We’re getting used to seeing headlines like this recent one in the Washington Post: “Hate in America is On the Rise.” According to the lede,
A NEW FBI report on hate crimes tells a sobering story. For the second year in a row, police departments across the country reported a rise in the number of crimes motivated by bias.
A statistical breakdown suggests that nearly 60 percent of these crimes were motivated by racial bias, with African Americans targeted in about half of those. Over 20 percent were expressions of religious animosity; more than half of those attacks were aimed at Jews, with another quarter targeting Muslims. (There has been a sharp rise in crimes against Muslims and people of Arab descent.)
Sociologists and psychiatrists can offer informed analyses of the social conditions that cause people harboring bigoted attitudes to “act out.” But it isn’t much of a stretch to attribute a significant portion of this troubling spike in hate crimes to a President who traffics in racial and religious stereotypes.
In fact, Trump’s victory poses a chicken-and-egg conundrum: did rising tribalism and bigotry lead to his election? Or did he win by nurturing and exploiting that bigotry?
The answer, of course, is both.
In the Atlantic, Adam Serwer has provided a compelling analysis of the essential nature of Trump’s appeal. He began that analysis by revisiting David Duke’s gubernatorial campaign in Louisiana. Then, as now, the Chattering Classes attributed Duke’s appeal to economic “distress.” Then–as now–the data simply didn’t support that explanation.

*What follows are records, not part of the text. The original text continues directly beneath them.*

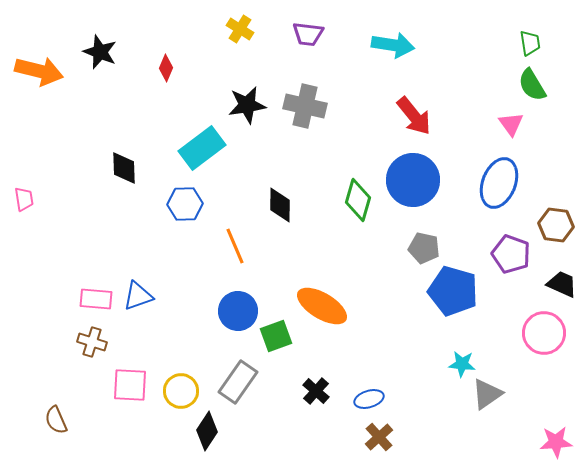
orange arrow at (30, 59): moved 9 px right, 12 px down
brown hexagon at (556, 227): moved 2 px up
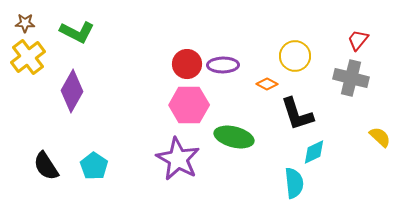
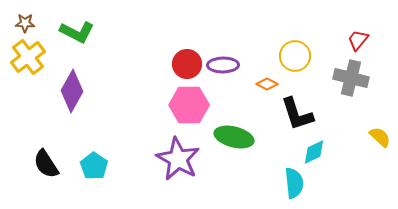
black semicircle: moved 2 px up
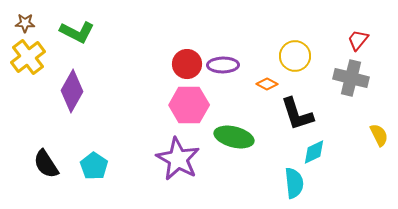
yellow semicircle: moved 1 px left, 2 px up; rotated 20 degrees clockwise
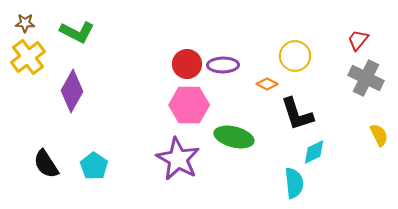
gray cross: moved 15 px right; rotated 12 degrees clockwise
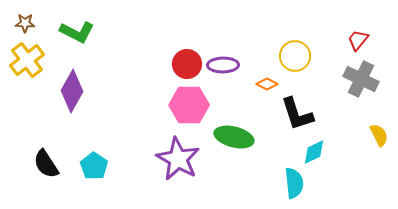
yellow cross: moved 1 px left, 3 px down
gray cross: moved 5 px left, 1 px down
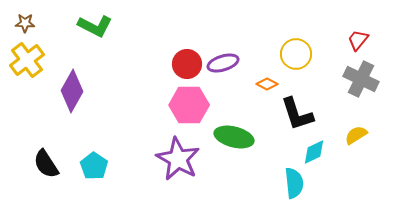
green L-shape: moved 18 px right, 6 px up
yellow circle: moved 1 px right, 2 px up
purple ellipse: moved 2 px up; rotated 16 degrees counterclockwise
yellow semicircle: moved 23 px left; rotated 95 degrees counterclockwise
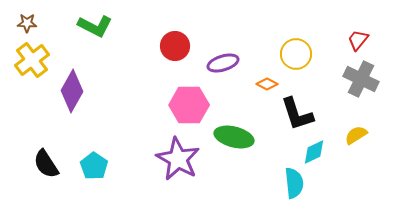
brown star: moved 2 px right
yellow cross: moved 5 px right
red circle: moved 12 px left, 18 px up
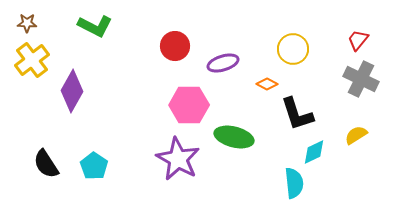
yellow circle: moved 3 px left, 5 px up
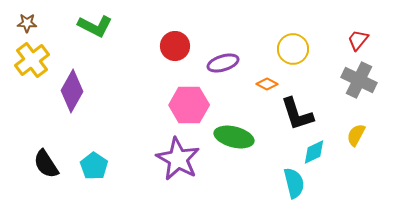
gray cross: moved 2 px left, 1 px down
yellow semicircle: rotated 30 degrees counterclockwise
cyan semicircle: rotated 8 degrees counterclockwise
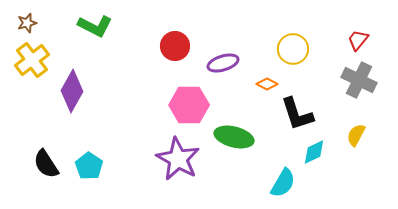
brown star: rotated 18 degrees counterclockwise
cyan pentagon: moved 5 px left
cyan semicircle: moved 11 px left; rotated 44 degrees clockwise
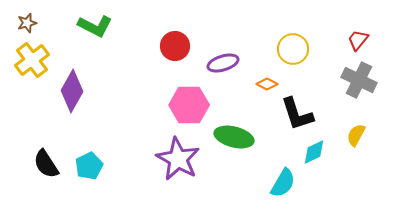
cyan pentagon: rotated 12 degrees clockwise
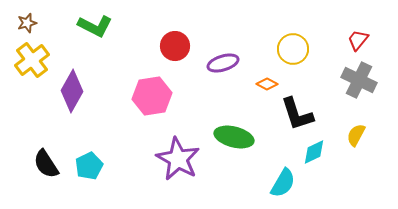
pink hexagon: moved 37 px left, 9 px up; rotated 9 degrees counterclockwise
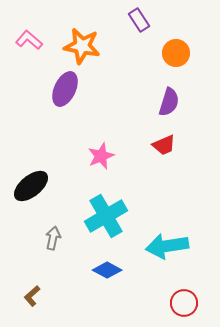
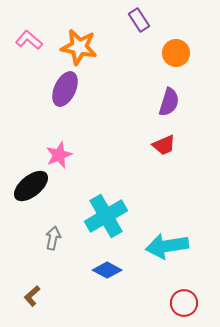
orange star: moved 3 px left, 1 px down
pink star: moved 42 px left, 1 px up
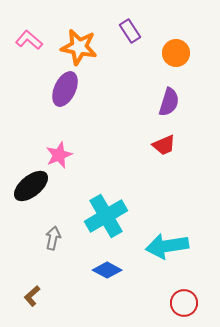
purple rectangle: moved 9 px left, 11 px down
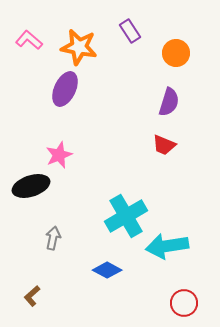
red trapezoid: rotated 45 degrees clockwise
black ellipse: rotated 21 degrees clockwise
cyan cross: moved 20 px right
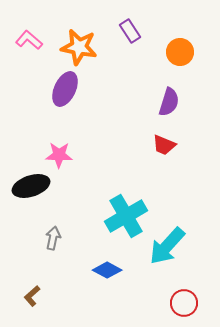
orange circle: moved 4 px right, 1 px up
pink star: rotated 24 degrees clockwise
cyan arrow: rotated 39 degrees counterclockwise
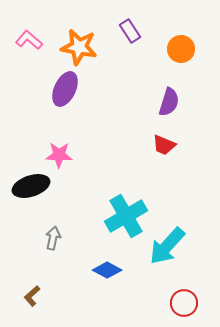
orange circle: moved 1 px right, 3 px up
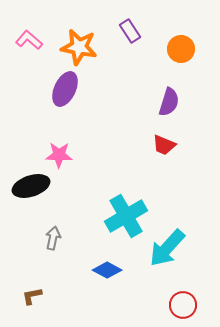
cyan arrow: moved 2 px down
brown L-shape: rotated 30 degrees clockwise
red circle: moved 1 px left, 2 px down
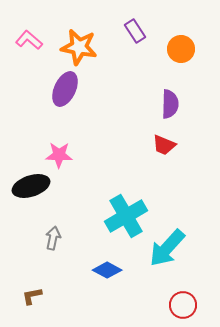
purple rectangle: moved 5 px right
purple semicircle: moved 1 px right, 2 px down; rotated 16 degrees counterclockwise
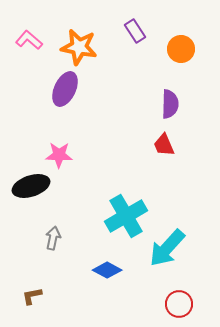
red trapezoid: rotated 45 degrees clockwise
red circle: moved 4 px left, 1 px up
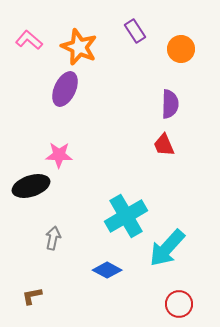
orange star: rotated 12 degrees clockwise
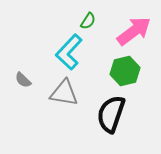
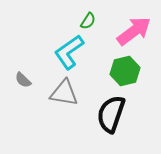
cyan L-shape: rotated 12 degrees clockwise
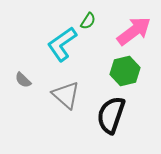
cyan L-shape: moved 7 px left, 8 px up
gray triangle: moved 2 px right, 2 px down; rotated 32 degrees clockwise
black semicircle: moved 1 px down
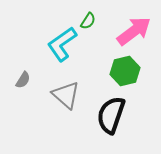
gray semicircle: rotated 102 degrees counterclockwise
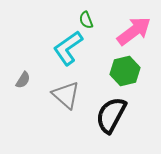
green semicircle: moved 2 px left, 1 px up; rotated 126 degrees clockwise
cyan L-shape: moved 6 px right, 4 px down
black semicircle: rotated 9 degrees clockwise
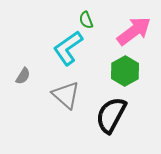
green hexagon: rotated 16 degrees counterclockwise
gray semicircle: moved 4 px up
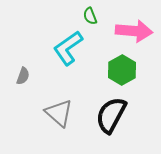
green semicircle: moved 4 px right, 4 px up
pink arrow: rotated 42 degrees clockwise
green hexagon: moved 3 px left, 1 px up
gray semicircle: rotated 12 degrees counterclockwise
gray triangle: moved 7 px left, 18 px down
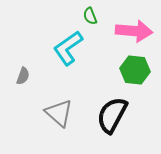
green hexagon: moved 13 px right; rotated 24 degrees counterclockwise
black semicircle: moved 1 px right
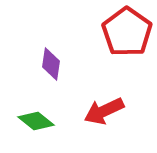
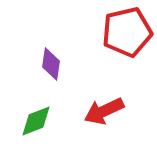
red pentagon: rotated 24 degrees clockwise
green diamond: rotated 60 degrees counterclockwise
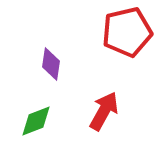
red arrow: rotated 144 degrees clockwise
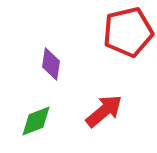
red pentagon: moved 1 px right
red arrow: rotated 21 degrees clockwise
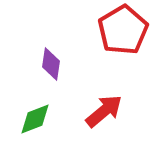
red pentagon: moved 5 px left, 2 px up; rotated 18 degrees counterclockwise
green diamond: moved 1 px left, 2 px up
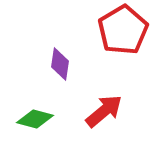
purple diamond: moved 9 px right
green diamond: rotated 36 degrees clockwise
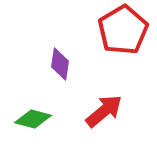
green diamond: moved 2 px left
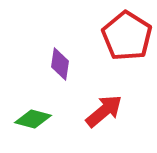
red pentagon: moved 4 px right, 6 px down; rotated 9 degrees counterclockwise
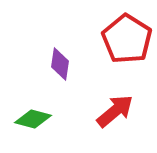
red pentagon: moved 3 px down
red arrow: moved 11 px right
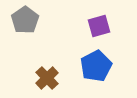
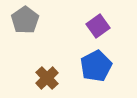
purple square: moved 1 px left; rotated 20 degrees counterclockwise
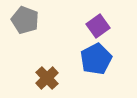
gray pentagon: rotated 16 degrees counterclockwise
blue pentagon: moved 7 px up
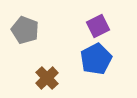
gray pentagon: moved 10 px down
purple square: rotated 10 degrees clockwise
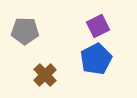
gray pentagon: moved 1 px down; rotated 20 degrees counterclockwise
brown cross: moved 2 px left, 3 px up
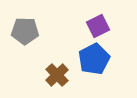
blue pentagon: moved 2 px left
brown cross: moved 12 px right
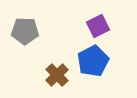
blue pentagon: moved 1 px left, 2 px down
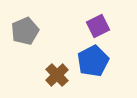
gray pentagon: rotated 24 degrees counterclockwise
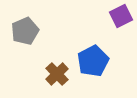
purple square: moved 23 px right, 10 px up
brown cross: moved 1 px up
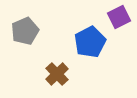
purple square: moved 2 px left, 1 px down
blue pentagon: moved 3 px left, 19 px up
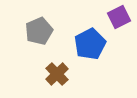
gray pentagon: moved 14 px right
blue pentagon: moved 2 px down
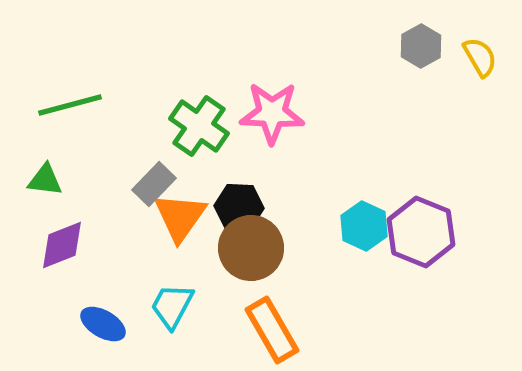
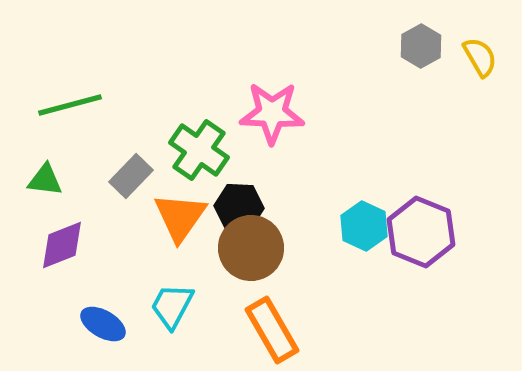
green cross: moved 24 px down
gray rectangle: moved 23 px left, 8 px up
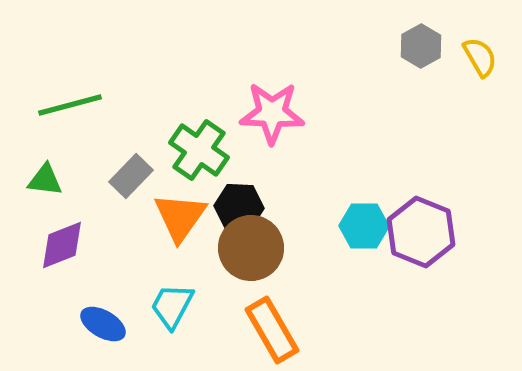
cyan hexagon: rotated 24 degrees counterclockwise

Duke’s strong showing, however, wasn’t powered merely by poor or working-class whites—and the poorest demographic in the state, black voters, backed Johnston. Duke “clobbered Johnston in white working-class districts, ran even with him in predominantly white middle-class suburbs, and lost only because black Louisianans, representing one-quarter of the electorate, voted against him in overwhelming numbers,” The Washington Post reported in 1990. Duke picked up nearly 60 percent of the white vote. Faced with Duke’s popularity among whites of all income levels, the press framed his strong showing largely as the result of the economic suffering of the white working classes. Louisiana had “one of the least-educated electorates in the nation; and a large working class that has suffered through a long recession,” The Post stated.
Duke’s position as a leader of the KKK was explained away by Louisiana voters, who blamed the media for “making Duke seem racist.”
The economic explanation carried the day: Duke was a freak creature of the bayou who had managed to tap into the frustrations of a struggling sector of the Louisiana electorate with an abnormally high tolerance for racist messaging.
Right.
Fast forward to 2016, and the Trump campaign. As Serwer writes
During the final few weeks of the campaign, I asked dozens of Trump supporters about their candidate’s remarks regarding Muslims and people of color. I wanted to understand how these average Republicans—those who would never read the neo-Nazi website The Daily Stormer or go to a Klan rally at a Confederate statue—had nevertheless embraced someone who demonized religious and ethnic minorities. What I found was that Trump embodied his supporters’ most profound beliefs—combining an insistence that discriminatory policies were necessary with vehement denials that his policies would discriminate and absolute outrage that the question would even be asked.
It was not just Trump’s supporters who were in denial about what they were voting for, but Americans across the political spectrum, who, as had been the case with those who had backed Duke, searched desperately for any alternative explanation—outsourcing, anti-Washington anger, economic anxiety—to the one staring them in the face. The frequent postelection media expeditions to Trump country to see whether the fever has broken, or whether Trump’s most ardent supporters have changed their minds, are a direct outgrowth of this mistake. These supporters will not change their minds, because this is what they always wanted: a president who embodies the rage they feel toward those they hate and fear, while reassuring them that that rage is nothing to be ashamed of. (emphasis mine)
Serwer notes the “specific dissonance” of Trumpism—people advocating for cruelly discriminatory policies while denying–undoubtedly even to themselves–that there is any racial animus involved. He concludes that without the racism of so substantial a number of white voters, Trump simply could not have won.
This conclusion is supported by virtually all of the data that has emerged since the election.
Serwer also answers a question that has consumed people of good will, as they watch the escalating disaster that is the Trump Administration: when will his supporters realize how destructive his Presidency is? Why hasn’t his abandonment of virtually all of his campaign promises awakened them?
Answer: because the promises he’s kept are the ones that matter to them.
..his ban on travelers from Muslim-majority countries; the unleashing of immigration-enforcement agencies against anyone in the country illegally regardless of whether he poses a danger; an attempt to cut legal immigration in half; and an abdication of the Justice Department’s constitutional responsibility to protect black Americans from corrupt or abusive police, discriminatory financial practices, and voter suppression. In his own stumbling manner, Trump has pursued the race-based agenda promoted during his campaign.
Serwer’s conclusion? So long as Trump promotes the social and political hegemony of white Christians, his supporters won’t abandon him.
There is much more in the article, and it is definitely worth reading in its entirety.